Esta sonda llevaría una cápsula atmosférica de 127 kg basada en el diseño de las sondas de pequeño tamaño de la Pioneer Venus de los años 70. La cápsula se separaría 29 días antes de la llegada a Urano y alcanzaría una profundidad de cinco bares de presión después de entrar a 22,35 km/s en la atmósfera del planeta. Su misión tendría una duración de dos horas como máximo. El orbitador de Urano debía despegar en 2020 mediante un cohete Atlas V 531, realizar un sobrevuelo de la Tierra en 2024 y llegar a Urano en 2033. La sonda haría uso de una etapa de propulsión eléctrica (SEP) con tres motores iónicos NEXT a base de xenón para reducir el tiempo de vuelo a ‘solo’ 13 años. Durante la misión primaria se realizarían un mínimo de diez sobrevuelos de los cinco satélites principales de Urano (Miranda, Ariel, Umbriel, Oberón y Titania).
El orbitador de Urano del Decadal Survey es probablemente el concepto de misión más influyente de los últimos años, pero no ha sido el último, ni mucho menos. Hace unos años se propuso el proyecto ODINUS (Origins, Dynamics and Interiors of Neptunian and Uranian Systems) para la misión L2 o L3 de gran presupuesto de la agencia espacial europea (ESA). ODINUS no logró ser seleccionada -en su lugar fueron elegidos los observatorios Athena+ y eLISA-, pero quedó en un honroso tercer puesto. ODINUS habría consistido en dos sondas gemelas, una a Urano (bautizada como Freyr) y otra a Neptuno (Freyja), dentro del marco de la misión Odín (de ahí el nombre de las sondas). El tiempo de vuelo habría sido de entre 13 y 15 años para cada nave. Las sondas hubieran tenido una masa de entre 500 y 600 kg (sin propergoles) al lanzamiento y habrían hecho uso de una combinación de propulsión eléctrica y química, aunque su diseño no llegó a definirse.
Otra misión parecida fue Uranus Pathfinder, una propuesta de 2010 de sonda de medio coste para la misión M3 de la ESA. Uranus Pathfinder habría despegado en 2021 mediante un cohete Soyuz desde Kourou, lo que le hubiese permitido llegar a Urano en 2037. Para ahorrar costes no usaría propulsión SEP, sólo química, y para compensar la trayectoria incluiría dos sobrevuelos de la Tierra, uno de Venus y otro de Saturno (trayectoria VEESGA). El diseño de Uranus Pathfinder habría estado basado en el de la Mars Express o Rosetta en otro intento de reducir el presupuesto total de la misión. Tanto ODINUS como Uranus Pathfinder habrían requerido el desarrollo de generadores de radioisótopos europeos a base de americio-241 en vez de plutonio-238, un programa que la ESA lleva décadas intentando sacar adelante sin demasiado éxito.

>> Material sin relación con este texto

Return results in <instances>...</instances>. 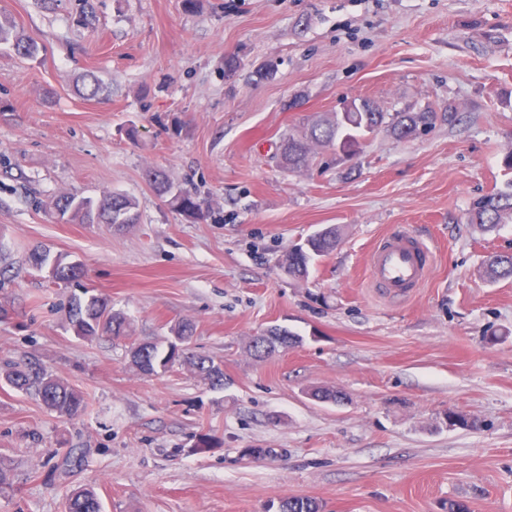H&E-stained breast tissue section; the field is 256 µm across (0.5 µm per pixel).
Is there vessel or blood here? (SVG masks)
<instances>
[{"label": "vessel or blood", "instance_id": "b4317fda", "mask_svg": "<svg viewBox=\"0 0 512 512\" xmlns=\"http://www.w3.org/2000/svg\"><path fill=\"white\" fill-rule=\"evenodd\" d=\"M433 250L405 225L379 238L367 255L371 287L390 297H406L429 279Z\"/></svg>", "mask_w": 512, "mask_h": 512}]
</instances>
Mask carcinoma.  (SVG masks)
I'll use <instances>...</instances> for the list:
<instances>
[{
	"label": "carcinoma",
	"instance_id": "cac0c4a2",
	"mask_svg": "<svg viewBox=\"0 0 512 512\" xmlns=\"http://www.w3.org/2000/svg\"><path fill=\"white\" fill-rule=\"evenodd\" d=\"M9 43L22 57L34 58L39 53L38 45L15 33V25L0 16V44ZM357 111L334 112L308 121L304 134L296 137L288 135L281 144L277 155L278 164L284 170L298 173L309 165L318 150L330 149L345 154L350 161L358 153L359 139L378 131H385L398 140L415 139L426 134L439 119L452 118L453 108L438 113L425 112H383L370 99H353ZM151 184L160 194L169 196L168 204L188 219H196L202 214V206L196 196L186 191H172V187L160 178L149 173ZM56 211L71 220L91 221L97 219L106 224L123 227L137 223V203L135 200L112 193L95 201L87 197L62 195L56 199ZM469 224H476L485 231H493L502 224H512V183L508 189L488 193L476 199L466 213ZM341 238L336 226L329 225L311 236L312 248L300 254L296 248L287 249L280 258L282 269L295 279H305L310 267L320 257L331 254L340 244ZM68 256L51 254L48 250L36 249L30 254L33 268L47 271L48 277L58 283L68 285L78 281L83 272L67 275L64 273ZM484 276L490 280L512 278V252H501L487 256L484 262ZM69 319L74 332L84 338L93 339L99 335H110L114 339L131 336L126 317L114 312L108 302L98 296L81 299L71 298ZM175 339L165 342H133L129 348L130 363L141 373L158 375L180 364L213 387L224 386L223 363L212 358L197 356L189 351V341L193 336V325L181 322L174 326ZM0 379L7 385L37 396L58 417L72 420L86 408L82 392L58 379L41 367L10 366L0 373ZM282 512H322V505L314 498L286 496L281 500ZM67 512H101V504L95 493L82 489L67 499Z\"/></svg>",
	"mask_w": 512,
	"mask_h": 512
}]
</instances>
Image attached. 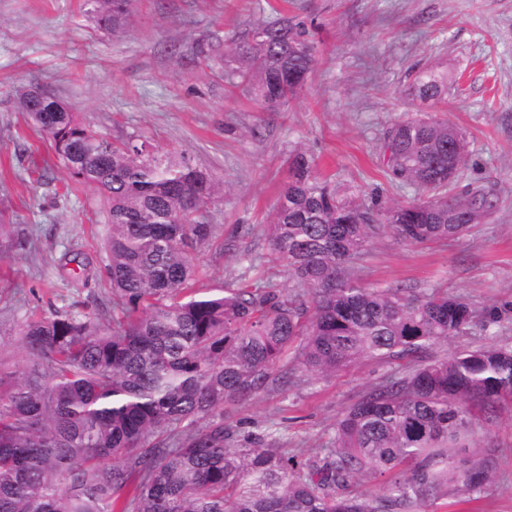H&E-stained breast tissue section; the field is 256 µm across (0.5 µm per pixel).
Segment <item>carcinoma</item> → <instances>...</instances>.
I'll return each mask as SVG.
<instances>
[{"label":"carcinoma","instance_id":"cac0c4a2","mask_svg":"<svg viewBox=\"0 0 512 512\" xmlns=\"http://www.w3.org/2000/svg\"><path fill=\"white\" fill-rule=\"evenodd\" d=\"M114 34L132 0H85ZM230 56L233 75L276 113L316 62L306 31L287 17L260 22L199 51ZM414 92L438 99L448 75L428 66ZM16 109L53 142L69 175L107 202L105 271L112 310L55 312L20 331L26 357L0 368V512H425L489 480L488 457L464 448L473 410L490 422L512 403V346L495 341L443 358L433 347L483 316L440 286L363 285L356 269L388 232L407 244H440L482 224L496 203L480 189L448 194L465 169L461 132L416 117L383 133L387 180L406 202L379 203L338 187L295 148L265 236L288 288L244 283L195 287L194 253L213 236L207 205L224 182L207 168L151 148L110 141L74 119L49 93ZM364 360L404 361L336 422L324 457L276 447L275 429L224 420L226 406L286 392L298 371L324 378ZM388 476L382 494H349L363 476Z\"/></svg>","mask_w":512,"mask_h":512}]
</instances>
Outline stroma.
Masks as SVG:
<instances>
[{"label": "stroma", "instance_id": "35a3bbf8", "mask_svg": "<svg viewBox=\"0 0 512 512\" xmlns=\"http://www.w3.org/2000/svg\"><path fill=\"white\" fill-rule=\"evenodd\" d=\"M131 25L114 36L84 0H0V364H20L19 332L33 316L93 313L112 324L103 242L109 226L98 193L72 179L51 140L16 110L18 89L38 85L75 119L108 139L134 136L204 165L224 182L207 208L214 236L195 254L204 289L243 282L287 288L263 234L298 147L320 173L364 193L405 201L389 186L378 145L393 123L430 113L461 128L468 163L454 191L494 194L486 223L448 244L411 245L386 234L359 264L371 285L433 284L497 318L485 333L437 345L443 357L492 340L512 343V0H134ZM303 21L315 67L284 113L264 112L229 83L231 58H194L196 44L225 41L278 15ZM179 47L175 60L170 47ZM434 65L448 91L434 104L412 96L416 73ZM363 361L327 379L301 374L285 393L234 409L233 419L275 422L277 443L320 455L337 420L368 387L401 371ZM469 454L491 455L478 500L449 497L438 512H512V407L478 421Z\"/></svg>", "mask_w": 512, "mask_h": 512}]
</instances>
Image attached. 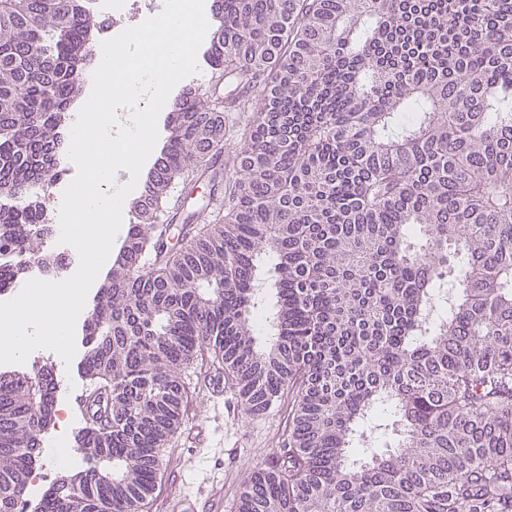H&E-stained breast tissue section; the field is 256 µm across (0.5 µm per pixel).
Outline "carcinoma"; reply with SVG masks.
<instances>
[{
  "label": "carcinoma",
  "instance_id": "cac0c4a2",
  "mask_svg": "<svg viewBox=\"0 0 512 512\" xmlns=\"http://www.w3.org/2000/svg\"><path fill=\"white\" fill-rule=\"evenodd\" d=\"M93 28L88 0H0L10 281L54 266L36 188ZM208 52L261 103L242 177L179 246L155 230L169 188L223 153L224 116L186 91L139 238L85 324L80 370L105 407L77 434L84 466L33 512H144L181 371L206 352L247 415L292 406L287 452L236 512H512V0H225ZM55 389L0 373V512L27 501Z\"/></svg>",
  "mask_w": 512,
  "mask_h": 512
}]
</instances>
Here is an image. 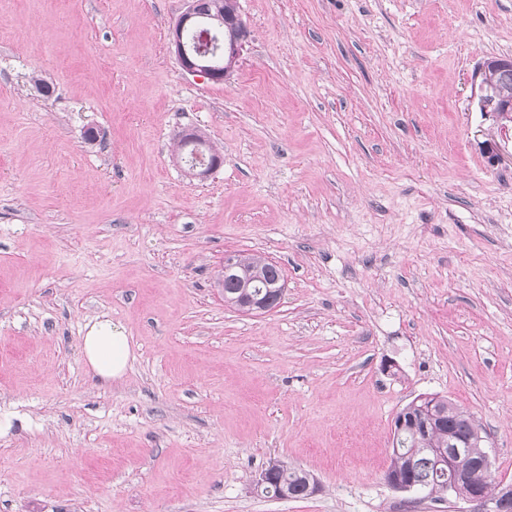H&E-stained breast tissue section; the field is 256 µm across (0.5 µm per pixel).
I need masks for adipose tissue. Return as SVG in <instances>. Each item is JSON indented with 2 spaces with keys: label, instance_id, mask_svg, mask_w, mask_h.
I'll list each match as a JSON object with an SVG mask.
<instances>
[{
  "label": "adipose tissue",
  "instance_id": "adipose-tissue-1",
  "mask_svg": "<svg viewBox=\"0 0 512 512\" xmlns=\"http://www.w3.org/2000/svg\"><path fill=\"white\" fill-rule=\"evenodd\" d=\"M82 354L98 380L108 382L122 377L131 356L124 328L108 318L96 320L82 338Z\"/></svg>",
  "mask_w": 512,
  "mask_h": 512
}]
</instances>
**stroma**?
<instances>
[{"label": "stroma", "mask_w": 512, "mask_h": 512, "mask_svg": "<svg viewBox=\"0 0 512 512\" xmlns=\"http://www.w3.org/2000/svg\"><path fill=\"white\" fill-rule=\"evenodd\" d=\"M238 4L214 83L169 50L186 0H0V512H468L385 482L421 394L512 484V124L473 96L512 0ZM243 252L283 272L268 313L224 302ZM101 316L133 351L108 384ZM273 460L319 492L261 495ZM82 336V354L99 381L121 378L131 356L128 336L112 319H97Z\"/></svg>", "instance_id": "35a3bbf8"}]
</instances>
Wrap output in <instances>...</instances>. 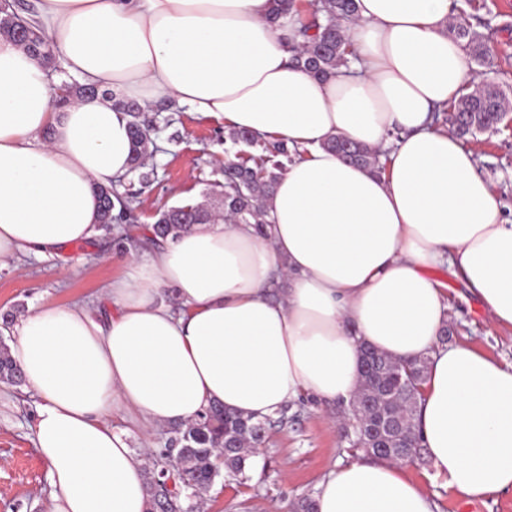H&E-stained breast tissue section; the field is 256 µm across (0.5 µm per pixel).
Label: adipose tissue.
<instances>
[{
	"label": "adipose tissue",
	"instance_id": "1",
	"mask_svg": "<svg viewBox=\"0 0 512 512\" xmlns=\"http://www.w3.org/2000/svg\"><path fill=\"white\" fill-rule=\"evenodd\" d=\"M453 0H358L350 69L318 79L291 59L300 17L271 0H39L52 51L82 83L152 111L164 99L297 155L253 225H193L127 253L102 299L43 304L6 331L35 392L34 442L51 512H147L144 458L114 415L144 429L220 402L259 420L302 396L357 393L360 346L424 356L416 423L435 472L465 500L512 494V363L441 344L448 267L512 329V220L477 162L432 114L475 76L448 35ZM41 61L0 38V263L89 238L95 185L132 169L130 119L101 96L51 105ZM343 136L387 151L384 173L345 163ZM287 280L272 297V280ZM316 512H434L405 464L332 465ZM301 12V3L296 0H271V9L268 21L272 25L280 26L292 13Z\"/></svg>",
	"mask_w": 512,
	"mask_h": 512
}]
</instances>
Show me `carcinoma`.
Segmentation results:
<instances>
[{
	"label": "carcinoma",
	"mask_w": 512,
	"mask_h": 512,
	"mask_svg": "<svg viewBox=\"0 0 512 512\" xmlns=\"http://www.w3.org/2000/svg\"><path fill=\"white\" fill-rule=\"evenodd\" d=\"M301 12L298 0H271L269 23L280 26L292 13ZM356 0H315L311 3L309 24L299 30L303 42L295 49L294 60L312 76L326 78L342 67H350L357 54L346 36L342 22L356 19ZM455 39L477 64H490L489 50L482 38L472 30L465 12L453 27ZM0 36L18 43L27 53L48 60L51 48L40 28L25 39L16 36L12 26L0 21ZM506 94L495 83L462 96L450 107L434 113V122L445 126L453 120L460 137L475 135L497 128L507 115ZM112 106L132 117V168L143 166L151 139L149 127L139 119L142 108L134 101L112 98ZM325 146L336 151L346 162L362 165L376 173L385 171L381 156L385 152L359 145L343 136L330 138ZM297 151L284 142L265 144L259 154L237 156L224 163V181L209 187L211 195L220 198L224 215L237 224H252L257 233L265 236L267 200L273 194L283 160L291 159ZM100 201L97 227L126 224L132 219L128 194L110 186L95 187ZM112 212H107V202ZM215 215L204 206L196 205L195 214L173 217L163 210L152 225L153 245L175 239L194 224L211 221ZM361 373L358 392L370 396L362 426L344 431L356 448L366 455L395 462L413 463L424 459L421 438L414 422L419 403V392L425 379L426 360L396 361L364 345L361 348ZM0 382L23 385L20 367L10 355L8 344L0 338ZM288 424V410L276 418L254 421L222 405H211L197 417L177 424L169 431L165 445L150 453L146 464L149 512H193V506H184L183 499L204 495L215 482L225 476L245 475L246 462L253 456L252 448L265 442L274 427ZM223 454L224 465H216V457ZM175 478L176 491H170L165 480Z\"/></svg>",
	"instance_id": "cac0c4a2"
}]
</instances>
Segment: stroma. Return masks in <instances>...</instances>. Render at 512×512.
<instances>
[{
	"label": "stroma",
	"instance_id": "obj_1",
	"mask_svg": "<svg viewBox=\"0 0 512 512\" xmlns=\"http://www.w3.org/2000/svg\"><path fill=\"white\" fill-rule=\"evenodd\" d=\"M457 9L483 20L477 31L489 47L492 67H476L480 81L512 85V0H454ZM152 128L155 147L144 168L121 177L120 191L134 197V216L125 230L138 240L151 229L159 210L206 201L209 184L223 181L224 160L235 154H257L260 146L233 144L223 124L188 108L162 104L141 115ZM478 171L491 182L505 210H512V114L496 131L465 140ZM124 250L114 233L101 230L86 241L60 247L50 255L22 254L0 266V312L14 307L88 302L121 267L114 259ZM442 282L450 306V344L462 343L488 356L512 362V332L494 324L463 281L446 268L431 269ZM25 387L0 384V512H50L47 466L34 445L33 403ZM336 407L306 404L282 429L270 431L245 478L215 483L201 512H291L293 503L313 494L332 463L354 457L342 439ZM436 506L435 512H512V495L467 502L429 462L408 467Z\"/></svg>",
	"mask_w": 512,
	"mask_h": 512
}]
</instances>
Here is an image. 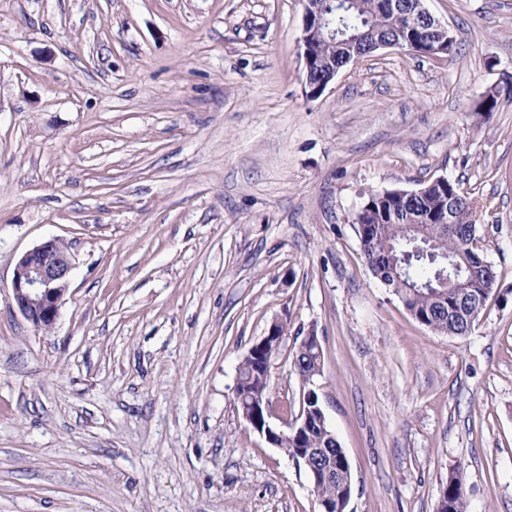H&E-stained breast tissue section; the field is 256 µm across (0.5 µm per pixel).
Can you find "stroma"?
Here are the masks:
<instances>
[{
	"instance_id": "1",
	"label": "stroma",
	"mask_w": 512,
	"mask_h": 512,
	"mask_svg": "<svg viewBox=\"0 0 512 512\" xmlns=\"http://www.w3.org/2000/svg\"><path fill=\"white\" fill-rule=\"evenodd\" d=\"M453 59L383 49L305 96L302 0H0V512H319L304 470L244 421L238 366L288 334L350 460L348 512H512V0H426ZM471 192L500 274L468 335L418 323L370 272L369 193ZM74 269L52 329L17 259ZM59 241L49 239L26 251L13 271L15 305L38 328L55 324L73 270L72 255L61 251ZM440 491L448 503L446 512H469V504L464 490H462V479L459 471L451 478L448 476V482Z\"/></svg>"
}]
</instances>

Más recientemente se han propuesto misiones exóticas, como usar velas eléctricas para alcanzar Urano en cinco años, aunque por ahora son sólo eso, simples ideas. En cualquier caso, está claro que los tiempos de vuelo tan prolongados de estas misiones son una desventaja considerable, así que bienvenida sea cualquier iniciativa para disminuir la duración del viaje hasta los gigantes de hielo. En los últimos años se ha sugerido emplear el cohete SLS de la NASA para alguna misión de este tipo, lo que permitiría el uso de una trayectoria directa. Lamentablemente, el enorme coste de este lanzador y su incierto futuro son otras desventajas a tener en cuenta.
Y así llegamos a la actualidad. Como decíamos, la Voyager 2 pasó por Neptuno hace 25 años y visto lo visto mucho me temo que tendremos que esperar mucho más para volver a contemplar una misión de este tipo. Está claro que la exploración del Sistema Solar no es para impacientes.